La Stratégie de données du Plan d’action
national repose sur la possibilité de reconnaître que les
fonctions de données durables dirigées par les Premières Nations,
les Métis et les Inuits sont une condition préalable au
renforcement de la responsabilisation, à la prise de décisions
fondées sur des données probantes et à une gouvernance efficiente
et efficace. L’optique de la souveraineté des données autochtones,
qui englobe tous les points de vue autochtones, continuera de
définir ce qu’il est important de mesurer ainsi que d’éclairer la
façon dont ce travail progresse.
Les Premières Nations, les Inuits, les
Métis et d’autres organisations et communautés autochtones sont
les mieux placés pour tenir des conversations plus vastes entre
eux et avec tous les gouvernements sur la façon dont la sécurité
des femmes, des filles et des personnes 2ELGBTQQIA+ autochtones et
les progrès sont mesurés. De plus, ils veillent à ce que des
données de grande qualité, adaptées à la culture, ventilées et
fondées sur les distinctions soient disponibles.
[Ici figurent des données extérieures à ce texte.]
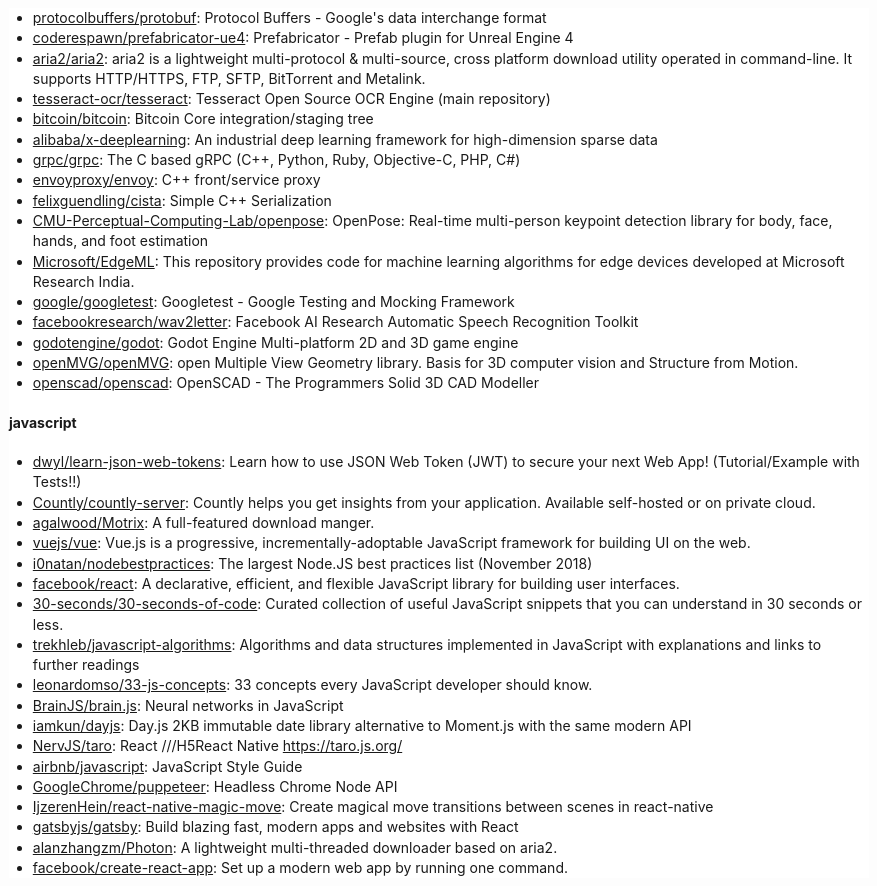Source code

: * [protocolbuffers/protobuf](https://github.com/protocolbuffers/protobuf): Protocol Buffers - Google's data interchange format
* [coderespawn/prefabricator-ue4](https://github.com/coderespawn/prefabricator-ue4): Prefabricator - Prefab plugin for Unreal Engine 4
* [aria2/aria2](https://github.com/aria2/aria2): aria2 is a lightweight multi-protocol & multi-source, cross platform download utility operated in command-line. It supports HTTP/HTTPS, FTP, SFTP, BitTorrent and Metalink.
* [tesseract-ocr/tesseract](https://github.com/tesseract-ocr/tesseract): Tesseract Open Source OCR Engine (main repository)
* [bitcoin/bitcoin](https://github.com/bitcoin/bitcoin): Bitcoin Core integration/staging tree
* [alibaba/x-deeplearning](https://github.com/alibaba/x-deeplearning): An industrial deep learning framework for high-dimension sparse data
* [grpc/grpc](https://github.com/grpc/grpc): The C based gRPC (C++, Python, Ruby, Objective-C, PHP, C#)
* [envoyproxy/envoy](https://github.com/envoyproxy/envoy): C++ front/service proxy
* [felixguendling/cista](https://github.com/felixguendling/cista): Simple C++ Serialization
* [CMU-Perceptual-Computing-Lab/openpose](https://github.com/CMU-Perceptual-Computing-Lab/openpose): OpenPose: Real-time multi-person keypoint detection library for body, face, hands, and foot estimation
* [Microsoft/EdgeML](https://github.com/Microsoft/EdgeML): This repository provides code for machine learning algorithms for edge devices developed at Microsoft Research India.
* [google/googletest](https://github.com/google/googletest): Googletest - Google Testing and Mocking Framework
* [facebookresearch/wav2letter](https://github.com/facebookresearch/wav2letter): Facebook AI Research Automatic Speech Recognition Toolkit
* [godotengine/godot](https://github.com/godotengine/godot): Godot Engine  Multi-platform 2D and 3D game engine
* [openMVG/openMVG](https://github.com/openMVG/openMVG): open Multiple View Geometry library. Basis for 3D computer vision and Structure from Motion.
* [openscad/openscad](https://github.com/openscad/openscad): OpenSCAD - The Programmers Solid 3D CAD Modeller

#### javascript
* [dwyl/learn-json-web-tokens](https://github.com/dwyl/learn-json-web-tokens):  Learn how to use JSON Web Token (JWT) to secure your next Web App! (Tutorial/Example with Tests!!)
* [Countly/countly-server](https://github.com/Countly/countly-server): Countly helps you get insights from your application. Available self-hosted or on private cloud.
* [agalwood/Motrix](https://github.com/agalwood/Motrix): A full-featured download manger.
* [vuejs/vue](https://github.com/vuejs/vue):  Vue.js is a progressive, incrementally-adoptable JavaScript framework for building UI on the web.
* [i0natan/nodebestpractices](https://github.com/i0natan/nodebestpractices): The largest Node.JS best practices list (November 2018)
* [facebook/react](https://github.com/facebook/react): A declarative, efficient, and flexible JavaScript library for building user interfaces.
* [30-seconds/30-seconds-of-code](https://github.com/30-seconds/30-seconds-of-code): Curated collection of useful JavaScript snippets that you can understand in 30 seconds or less.
* [trekhleb/javascript-algorithms](https://github.com/trekhleb/javascript-algorithms):  Algorithms and data structures implemented in JavaScript with explanations and links to further readings
* [leonardomso/33-js-concepts](https://github.com/leonardomso/33-js-concepts):  33 concepts every JavaScript developer should know.
* [BrainJS/brain.js](https://github.com/BrainJS/brain.js):  Neural networks in JavaScript
* [iamkun/dayjs](https://github.com/iamkun/dayjs):  Day.js 2KB immutable date library alternative to Moment.js with the same modern API
* [NervJS/taro](https://github.com/NervJS/taro):  React ///H5React Native  https://taro.js.org/
* [airbnb/javascript](https://github.com/airbnb/javascript): JavaScript Style Guide
* [GoogleChrome/puppeteer](https://github.com/GoogleChrome/puppeteer): Headless Chrome Node API
* [IjzerenHein/react-native-magic-move](https://github.com/IjzerenHein/react-native-magic-move): Create magical move transitions between scenes in react-native 
* [gatsbyjs/gatsby](https://github.com/gatsbyjs/gatsby): Build blazing fast, modern apps and websites with React
* [alanzhangzm/Photon](https://github.com/alanzhangzm/Photon): A lightweight multi-threaded downloader based on aria2.
* [facebook/create-react-app](https://github.com/facebook/create-react-app): Set up a modern web app by running one command.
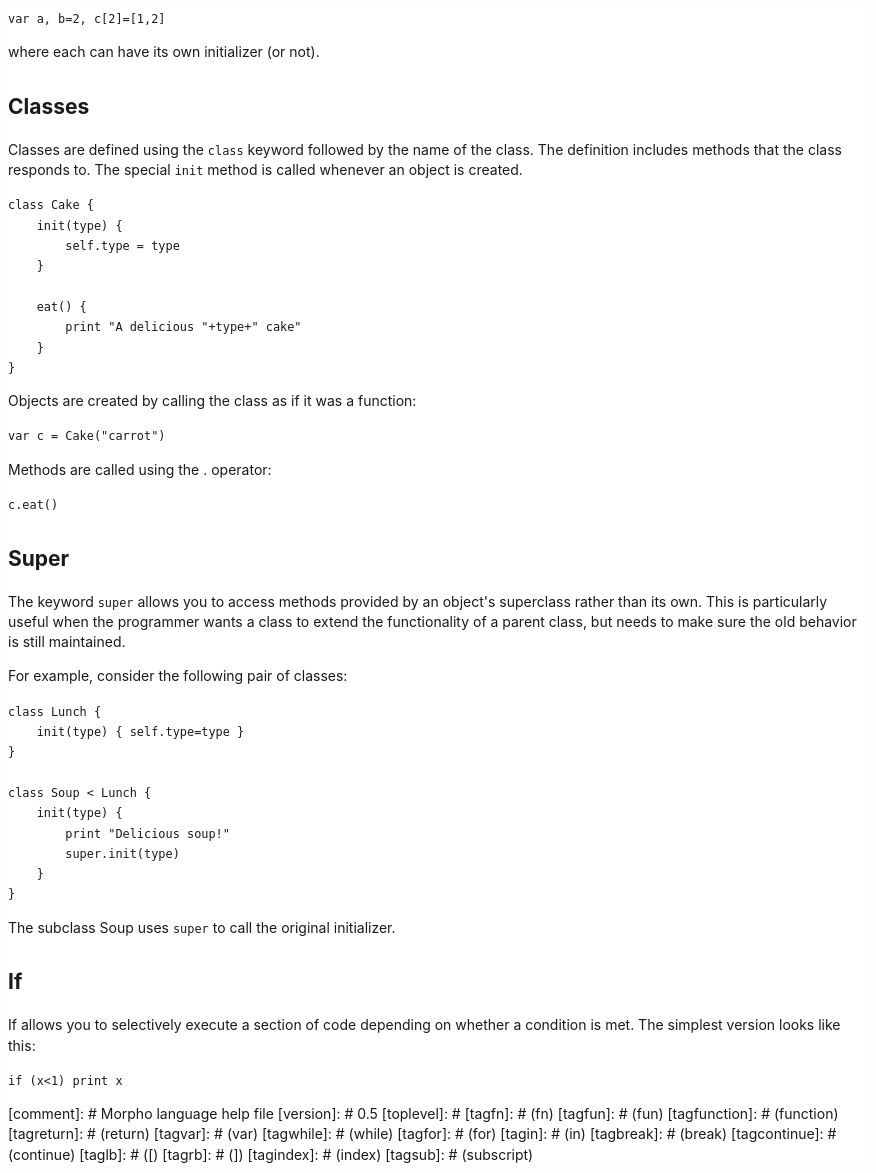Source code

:     var a, b=2, c[2]=[1,2]

where each can have its own initializer (or not).

## Classes
[tagclass]: # (class)

Classes are defined using the `class` keyword followed by the name of the class.
The definition includes methods  that the class responds to. The special `init` method
is called whenever an object is created.

    class Cake {
        init(type) {
            self.type = type
        }

        eat() {
            print "A delicious "+type+" cake"
        }
    }

Objects are created by calling the class as if it was a function:

    var c = Cake("carrot")

Methods are called using the . operator:

    c.eat()

## Super
[tagsuper]: # (super)

The keyword `super` allows you to access methods provided by an object's superclass rather than its own. This is particularly useful when the programmer wants a class to extend the functionality of a parent class, but needs to make sure the old behavior is still maintained.

For example, consider the following pair of classes:

    class Lunch {
        init(type) { self.type=type }
    }

    class Soup < Lunch {
        init(type) {
            print "Delicious soup!"
            super.init(type)
        }
    }

The subclass Soup uses `super` to call the original initializer.

## If
[tagif]: # (if)
[tagelse]: # (else)

If allows you to selectively execute a section of code depending on whether a condition is met. The simplest version looks like this:

    if (x<1) print x


[comment]: # Morpho language help file
[version]: # 0.5
[toplevel]: #
[tagfn]: # (fn)
[tagfun]: # (fun)
[tagfunction]: # (function)
[tagreturn]: # (return)
[tagvar]: # (var)
[tagwhile]: # (while)
[tagfor]: # (for)
[tagin]: # (in)
[tagbreak]: # (break)
[tagcontinue]: # (continue)
[taglb]: # ([)
[tagrb]: # (])
[tagindex]: # (index)
[tagsub]: # (subscript)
La Stratégie de
données du Plan d’action national met l’accent sur les relations
et reconnaît que les fonctions de données durables dirigées par
les Premières Nations, les Inuits et les Métis sont une condition
préalable au renforcement de la responsabilité, à la prise de
décisions fondées sur des données probantes et à une gouvernance
efficace et efficiente dirigée par les peuples autochtones.